Checking the Boxes
- Jonathan Kalb
- 1 minute ago
- 3 min read

I went to Caroline Guiela Nguyen’s Lacrima at BAM with great eagerness and curiosity. This was a major new work by the only woman with serious clout in the French theater (she is artistic director of the Théâtre National de Strasbourg). This much-acclaimed artist of Vietnamese, North African and French heritage wrote and directed Lacrima, a three-hour, intermissionless piece about the human costs of constructing an opulent wedding dress for a British princess. It’s been warmly received in several countries where it has toured, with reviewers admiring its global scope, deep research, stately design images, mix of zoom and live action, and mix of nonprofessional and trained actors. I found it, alas, tedious, irritating, dully written, and unfocused.
The stage is outfitted as a haute couture atelier in Paris, with sundry cutting tables, dummies, desks, and fabric rolls. Marion, its director, has a bustling, white-coated staff she is proud of, yet she will eventually find the pressure of making the dress so burdensome that she’ll attempt suicide. Had the play done full justice to Marion’s story it might have had a compelling center (the role is powerfully performed by Maud Le Grevellec). Instead Lacrima dissipates its energies in a half-dozen subplots, none of which is sufficiently fleshed out or artfully connected to the others.
With a giant screen used to show characters on Zoom calls, the show toggles between action in multiple locations. Frankly, I found the constant onscreen faces as depressing and physically enervating as I do in life, but the device does establish that work on the dress happens in far-flung locations, and people in them must communicate.
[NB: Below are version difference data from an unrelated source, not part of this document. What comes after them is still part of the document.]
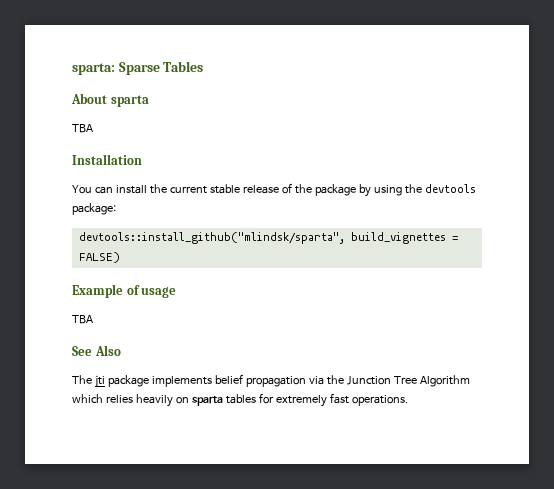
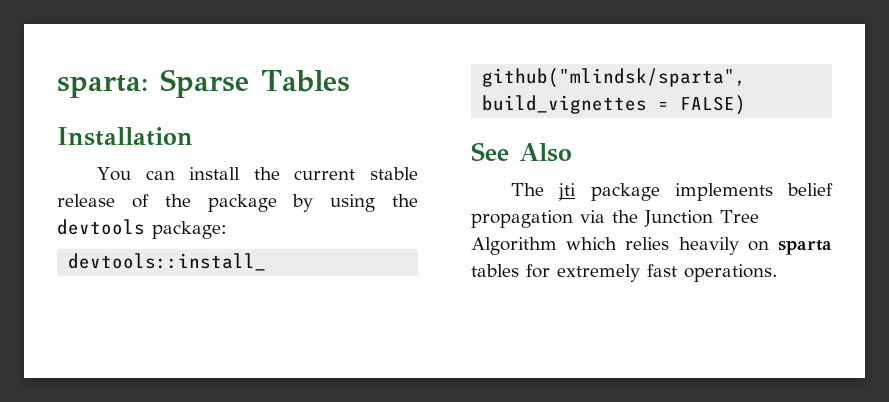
[71,93,149,107] [72,124,93,133] // About sparta // TBA -> (350, 81) none
[72,284,177,298] [72,315,93,324] // Example of usage // TBA -> (747, 105) none

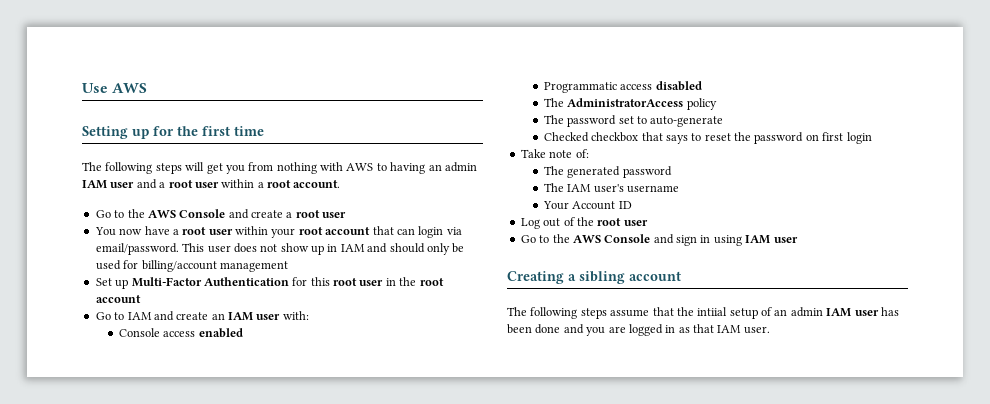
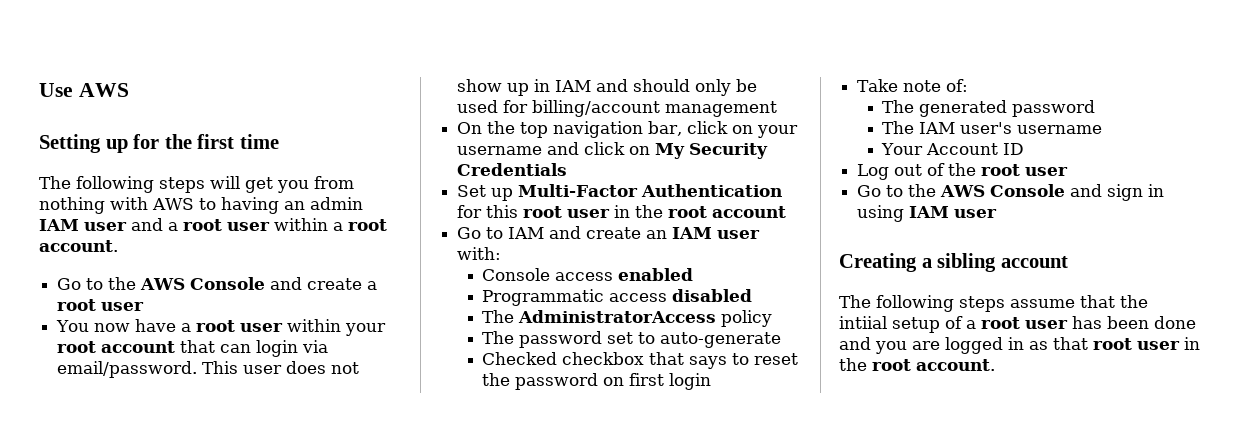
(288, 266) none -> [457,121,799,138] [457,142,769,159] [457,163,568,176] // On the top navigation bar, click on your username and click on My Security Credentials
[774,307,852,317] an admin IAM -> [966,317,1020,329] a root
[717,325,770,334] IAM user. -> [1093,337,1200,350] [839,358,995,371] root user in the root account.

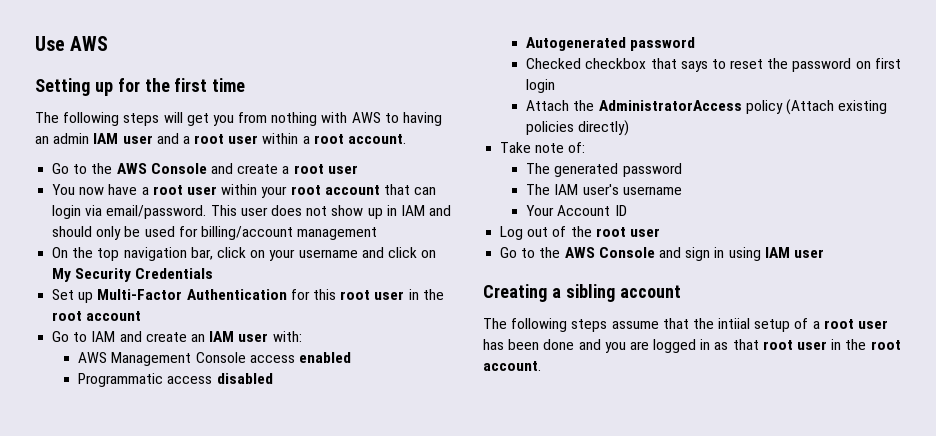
(502, 253) none -> [78,352,192,366] AWS Management
[482,310,773,327] [482,331,782,348] The AdministratorAccess policy // The password set to auto-generate -> [526,37,696,51] Autogenerated password
(712, 381) none -> [526,99,888,115] [526,120,630,136] // Attach the AdministratorAccess policy (Attach existing policies directly)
Near the beginning, we see the ridiculously vain and bombastic dress designer give Marion the commission, speaking in English so thickly accented we can barely understand him (the actor isn’t specified in the program and his lines aren’t translated in supertitles). Perhaps, since this man is obviously a self-absorbed celebrity bully, celebrity bullying will be the work’s main subject?
We then see various zoom conversations with lawyers and agents explaining the strict nondisclosure agreements and elaborate labor-oversight rules the dress commission will entail. Huge quantities of rare and expensive materials are involved, and the princess’ whim is evidently sacrosanct. Perhaps aristocratic secrecy and obscene displays of wealth will be the focus?
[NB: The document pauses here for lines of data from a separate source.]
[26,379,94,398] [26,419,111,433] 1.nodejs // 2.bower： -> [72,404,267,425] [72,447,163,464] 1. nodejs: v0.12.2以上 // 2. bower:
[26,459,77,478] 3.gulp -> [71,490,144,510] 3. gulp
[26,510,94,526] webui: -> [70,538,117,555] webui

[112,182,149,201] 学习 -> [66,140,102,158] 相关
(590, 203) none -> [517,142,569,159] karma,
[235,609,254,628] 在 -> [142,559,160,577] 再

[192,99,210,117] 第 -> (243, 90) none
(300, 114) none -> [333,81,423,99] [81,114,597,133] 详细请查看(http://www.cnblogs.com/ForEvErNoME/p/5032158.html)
Attention then turns to different workers in Alençon, Normandy, and in Mumbai, India. Women in Alençon possess multigenerational expertise in lacemaking that is needed to restore an antique veil the princess wants to wear. In Mumbai, the handiwork of a skilled embroiderer named Abdul is needed to make a four-meter-long train incorporating more than 200,000 pearls under severe time pressure. Abdul is badly overworked and exploited and is going blind, so his boss is called out for breaching an international workplace ethics convention. The Alençon lacemakers, we learn, were also once regularly blinded by overwork but now have legal safety protections. So perhaps, then, the play will focus on the inequities of worker protection in globalized manufacturing and the need for unions?
There is more. Nguyen overpaints all these layers with two personal stories. One of the elderly Alençon lacemakers has long refused to investigate her sister’s mental illness and early death, but she’s forced to do so when her granddaughter falls similarly ill. And Marion is tormented by her abusive husband (in some painfully long scenes) and an emotionally disturbed daughter. Another focus still? Perhaps the play will be about mental illness and domestic abuse?
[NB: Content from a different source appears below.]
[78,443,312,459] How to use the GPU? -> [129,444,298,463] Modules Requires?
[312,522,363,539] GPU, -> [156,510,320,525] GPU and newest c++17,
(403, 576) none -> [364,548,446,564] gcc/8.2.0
Nguyen has stressed in interviews that she feels driven to create theater about people who are overlooked and marginalized: “Theater has ignored so many people for so many years.” Thus the extreme diversity of Lacrima’s cast redresses a social ill. And the show’s dispersed (not to say scattered) center presumably redresses others. For me, this is wearisome. Tossing every cause and marginalized group Nguyen could think of into her show makes it resemble a prolonged exercise in virtue-signaling.
Checked boxes are not all that matters in powerful theater, even theater made for left-leaning audiences. To truly grip and move us—particularly in a piece built around constructing a garment—you have to settle on a body-shape and sew your pieces together in a way that makes it live.